[Start of Attachment]

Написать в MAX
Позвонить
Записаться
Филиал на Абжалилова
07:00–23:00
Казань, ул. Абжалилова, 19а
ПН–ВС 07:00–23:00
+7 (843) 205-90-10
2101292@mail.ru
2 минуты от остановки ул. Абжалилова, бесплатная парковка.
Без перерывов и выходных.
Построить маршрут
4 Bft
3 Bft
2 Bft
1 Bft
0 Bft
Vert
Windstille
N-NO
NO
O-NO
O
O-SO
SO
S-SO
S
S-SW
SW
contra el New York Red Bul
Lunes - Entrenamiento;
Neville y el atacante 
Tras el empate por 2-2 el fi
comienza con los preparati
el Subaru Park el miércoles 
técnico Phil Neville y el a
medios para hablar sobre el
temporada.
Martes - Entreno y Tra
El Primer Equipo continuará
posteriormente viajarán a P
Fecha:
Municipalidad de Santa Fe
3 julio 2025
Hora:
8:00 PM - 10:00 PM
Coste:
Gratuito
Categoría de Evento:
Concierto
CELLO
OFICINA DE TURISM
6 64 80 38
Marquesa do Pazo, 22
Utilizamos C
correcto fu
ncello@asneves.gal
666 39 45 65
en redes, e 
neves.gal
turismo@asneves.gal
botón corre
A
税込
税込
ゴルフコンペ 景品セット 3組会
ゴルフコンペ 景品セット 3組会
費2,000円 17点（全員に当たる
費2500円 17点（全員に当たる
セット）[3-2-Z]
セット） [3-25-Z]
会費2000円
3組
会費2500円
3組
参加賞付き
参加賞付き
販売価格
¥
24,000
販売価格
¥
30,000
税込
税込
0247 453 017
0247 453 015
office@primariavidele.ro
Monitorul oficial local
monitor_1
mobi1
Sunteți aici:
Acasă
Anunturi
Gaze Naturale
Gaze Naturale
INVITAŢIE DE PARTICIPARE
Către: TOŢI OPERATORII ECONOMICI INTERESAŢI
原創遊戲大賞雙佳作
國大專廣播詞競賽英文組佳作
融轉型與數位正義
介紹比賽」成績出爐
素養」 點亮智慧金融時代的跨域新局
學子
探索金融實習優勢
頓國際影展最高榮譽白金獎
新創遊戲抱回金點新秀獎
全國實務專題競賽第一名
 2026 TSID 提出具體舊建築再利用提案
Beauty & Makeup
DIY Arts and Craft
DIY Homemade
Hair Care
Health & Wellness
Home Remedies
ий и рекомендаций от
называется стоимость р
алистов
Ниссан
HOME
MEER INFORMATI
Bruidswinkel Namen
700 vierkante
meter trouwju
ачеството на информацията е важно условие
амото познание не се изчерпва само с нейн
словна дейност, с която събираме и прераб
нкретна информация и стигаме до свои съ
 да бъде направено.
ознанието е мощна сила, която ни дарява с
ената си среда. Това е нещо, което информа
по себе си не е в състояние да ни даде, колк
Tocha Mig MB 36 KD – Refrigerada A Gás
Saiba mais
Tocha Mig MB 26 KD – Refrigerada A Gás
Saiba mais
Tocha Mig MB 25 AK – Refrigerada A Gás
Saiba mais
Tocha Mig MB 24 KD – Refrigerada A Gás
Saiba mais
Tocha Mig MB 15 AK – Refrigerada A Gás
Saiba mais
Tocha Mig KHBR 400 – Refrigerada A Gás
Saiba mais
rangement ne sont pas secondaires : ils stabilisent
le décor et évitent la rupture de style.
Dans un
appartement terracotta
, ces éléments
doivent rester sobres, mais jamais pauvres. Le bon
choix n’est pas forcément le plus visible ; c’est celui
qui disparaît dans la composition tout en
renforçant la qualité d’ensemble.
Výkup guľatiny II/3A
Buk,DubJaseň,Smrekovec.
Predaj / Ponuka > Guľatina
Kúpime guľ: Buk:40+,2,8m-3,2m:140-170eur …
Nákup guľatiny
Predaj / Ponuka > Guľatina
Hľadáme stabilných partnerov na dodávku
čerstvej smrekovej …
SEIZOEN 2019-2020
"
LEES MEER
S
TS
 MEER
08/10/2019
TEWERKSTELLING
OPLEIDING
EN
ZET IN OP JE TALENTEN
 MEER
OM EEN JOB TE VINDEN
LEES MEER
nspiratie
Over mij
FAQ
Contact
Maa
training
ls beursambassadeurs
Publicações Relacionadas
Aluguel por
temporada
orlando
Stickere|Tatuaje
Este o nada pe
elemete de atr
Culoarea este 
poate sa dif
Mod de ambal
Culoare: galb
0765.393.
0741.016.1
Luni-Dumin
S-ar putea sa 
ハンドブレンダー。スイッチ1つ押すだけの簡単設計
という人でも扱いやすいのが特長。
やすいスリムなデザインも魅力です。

[End of Attachment]

EXERCISE DESCRIPTION: Go through the records and report each line that contains "Neville".

RESPONSE BELOW:
Neville y el atacante 
técnico Phil Neville y el a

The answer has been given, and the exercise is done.